▶ [WORK REQUEST]: Every record must appear in your copy exactly as written, with no pictures.

▶ [DATA PROVIDED]:
────────────────

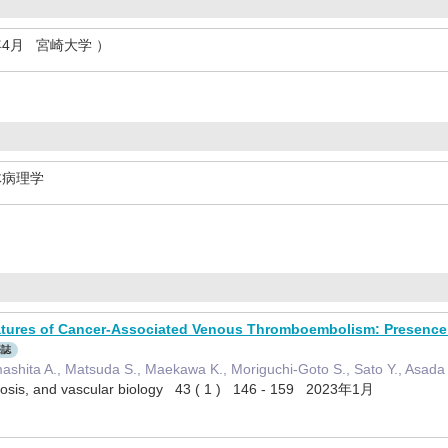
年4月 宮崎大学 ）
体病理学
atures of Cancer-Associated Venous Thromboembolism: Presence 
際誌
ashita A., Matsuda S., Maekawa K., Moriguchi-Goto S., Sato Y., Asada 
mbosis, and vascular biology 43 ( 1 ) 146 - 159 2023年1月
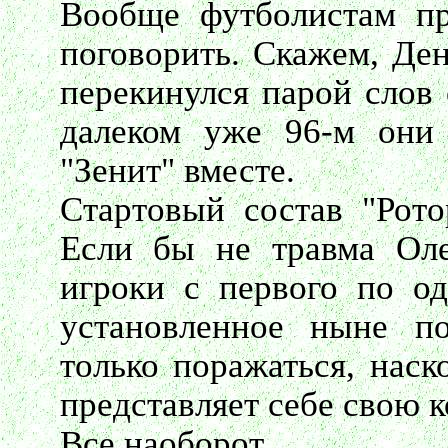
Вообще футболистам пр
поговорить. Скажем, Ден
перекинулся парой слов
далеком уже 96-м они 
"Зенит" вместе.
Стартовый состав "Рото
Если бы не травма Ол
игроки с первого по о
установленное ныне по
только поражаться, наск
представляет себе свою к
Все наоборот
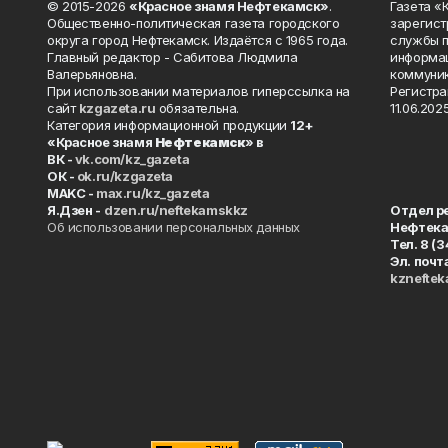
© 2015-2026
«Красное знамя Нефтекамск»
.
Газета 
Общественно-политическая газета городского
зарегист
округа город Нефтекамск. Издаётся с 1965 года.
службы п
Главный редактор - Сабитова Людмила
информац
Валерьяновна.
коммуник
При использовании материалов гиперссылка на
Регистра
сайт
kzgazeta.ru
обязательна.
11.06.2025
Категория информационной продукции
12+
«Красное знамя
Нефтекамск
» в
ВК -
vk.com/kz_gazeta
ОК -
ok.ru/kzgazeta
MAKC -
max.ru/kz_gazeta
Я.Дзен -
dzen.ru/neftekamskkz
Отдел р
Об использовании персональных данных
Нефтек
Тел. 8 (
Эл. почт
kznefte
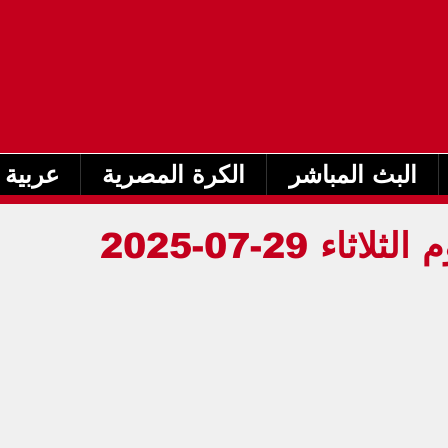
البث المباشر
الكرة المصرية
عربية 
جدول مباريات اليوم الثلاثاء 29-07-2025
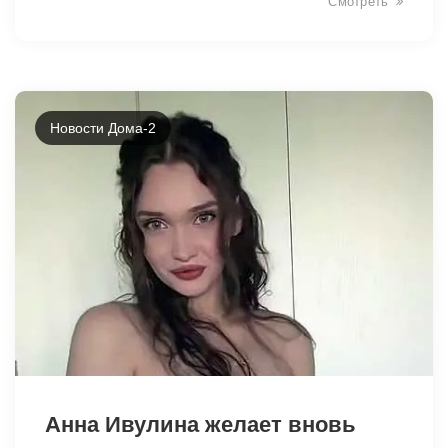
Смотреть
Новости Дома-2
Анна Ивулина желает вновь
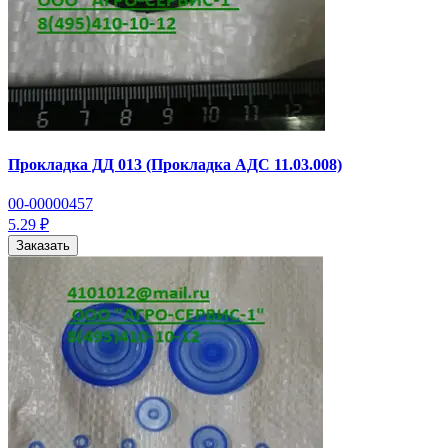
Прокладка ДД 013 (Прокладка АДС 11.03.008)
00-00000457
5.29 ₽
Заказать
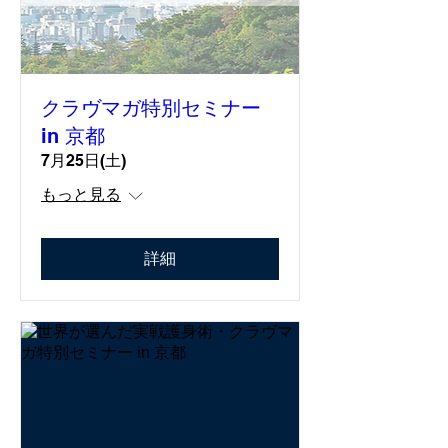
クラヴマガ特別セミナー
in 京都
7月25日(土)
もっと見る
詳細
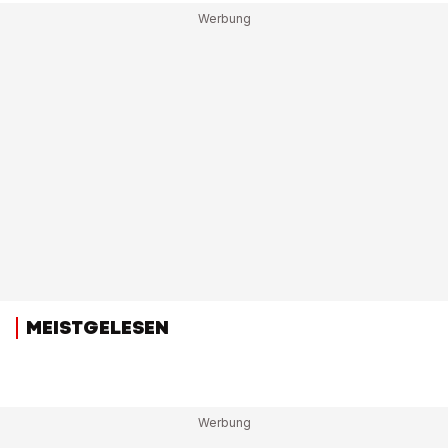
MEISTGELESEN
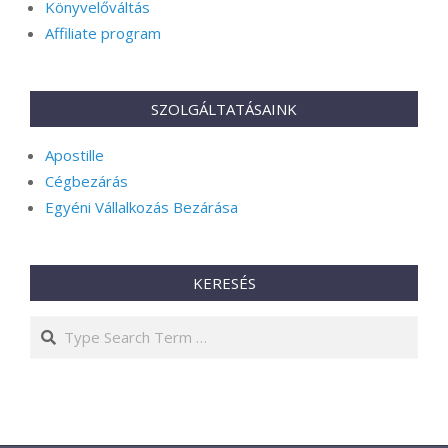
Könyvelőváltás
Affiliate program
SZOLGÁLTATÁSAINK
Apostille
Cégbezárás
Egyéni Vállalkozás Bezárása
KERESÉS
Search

────────────────

▶ [SOLUTION BELOW]:
年4月 宮崎大学 ）
体病理学
atures of Cancer-Associated Venous Thromboembolism: Presence 
際誌
ashita A., Matsuda S., Maekawa K., Moriguchi-Goto S., Sato Y., Asada 
mbosis, and vascular biology 43 ( 1 ) 146 - 159 2023年1月
Вообще футболистам пр
поговорить. Скажем, Ден
перекинулся парой слов
далеком уже 96-м они 
"Зенит" вместе.
Стартовый состав "Рото
Если бы не травма Ол
игроки с первого по о
установленное ныне по
только поражаться, наск
представляет себе свою к
Все наоборот
© 2015-2026
«Красное знамя Нефтекамск»
.
Газета 
Общественно-политическая газета городского
зарегист
округа город Нефтекамск. Издаётся с 1965 года.
службы п
Главный редактор - Сабитова Людмила
информац
Валерьяновна.
коммуник
При использовании материалов гиперссылка на
Регистра
сайт
kzgazeta.ru
обязательна.
11.06.2025
Категория информационной продукции
12+
«Красное знамя
Нефтекамск
» в
ВК -
vk.com/kz_gazeta
ОК -
ok.ru/kzgazeta
MAKC -
max.ru/kz_gazeta
Я.Дзен -
dzen.ru/neftekamskkz
Отдел р
Об использовании персональных данных
Нефтек
Тел. 8 (
Эл. почт
kznefte
البث المباشر
الكرة المصرية
عربية 
جدول مباريات اليوم الثلاثاء 29-07-2025
Смотреть
Новости Дома-2
Анна Ивулина желает вновь
Прокладка ДД 013 (Прокладка АДС 11.03.008)
00-00000457
5.29 ₽
Заказать
クラヴマガ特別セミナー
in 京都
7月25日(土)
もっと見る
詳細
MEISTGELESEN
Könyvelőváltás
Affiliate program
SZOLGÁLTATÁSAINK
Apostille
Cégbezárás
Egyéni Vállalkozás Bezárása
KERESÉS
Search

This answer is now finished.